Doch auch wenn einige Elemente des früheren Studios in Böhmermanns neuem Show-Wohnzimmer aufgegriffen wurden, so wird beim Betreten doch sehr schnell deutlich, wohin der Weg führen soll. "Während der Planung der neuen Räume wurde vielen langsam klar: Mist, wir haben aus Versehen eine Late-Night-Bühne entworfen!" Ob sich das ZDF das so vorgestellt hat, ist nicht überliefert - zu verhindern ist der Schritt nun aber ohnehin nicht mehr. "Ich sag wie's ist: Wir machen eine Late-Night-Show - eine wöchentliche zwar, aber eine echte Late-Night-Show", gibt Jan Böhmermann unumwunden zu, auch wenn er das, wie er sagt, selbst noch nicht richtig verstanden hat. "Das Selbsteingeständnis, eine Late-Night zu moderieren und das vermutlich immer schon getan zu haben, ist nicht so einfach. Aber das 'Neo Magazin' war im Grunde immer schon eine Late-Night-Show."

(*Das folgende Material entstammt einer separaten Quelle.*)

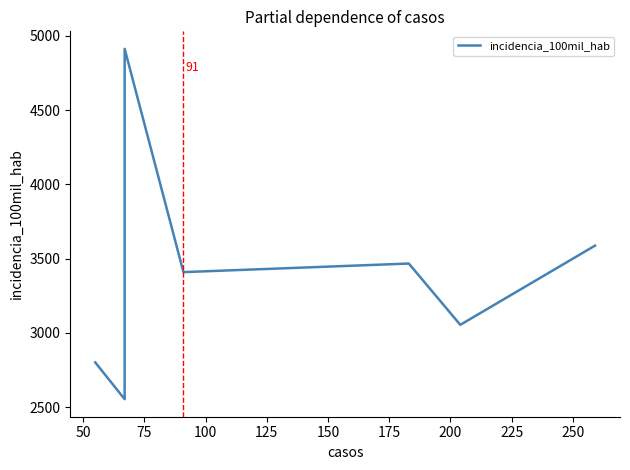

Reading right to left, transcribe all the data shown in this chart.

3587.8	3054.8	3467.2	3409.5	4912.0	2554.3	2801.8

Ob sein Plan aufgehen wird, muss sich freilich erst noch zeigen. Zehn oder zwölf Sendungen werde man bestimmt brauchen, bis es rund läuft, gibt der Moderator vorsorglich schon mal in Richtung all jener Kritiker zu Protokoll, die am Donnerstag oder Freitag mit gespitztem Bleistift vor dem Fernseher sitzen und womöglich bemängeln werden, dass manches nicht mehr so ist wie bisher. "Wir haben plötzlich alle das Gefühl, dass wir auf einmal Fernsehen machen", sagt Böhmermann, als wir mitten im Studio stehen, in dem das "Neo Magazin Royale" von dieser Woche an vor rund 200 Zuschauern aufgezeichnet wird. Es ist eine interessante Aussage, die nicht so recht zu dem passen will, was das "Neo Magazin" bislang versprach: "Alles andere ist Fernsehen" war stets im Abspann der Sendung zu lesen. Und jetzt, da Böhmermann endlich den Sprung ins Hauptprogramm gelugen ist, soll das "Neo Magazin" plötzlich auch dazugehören?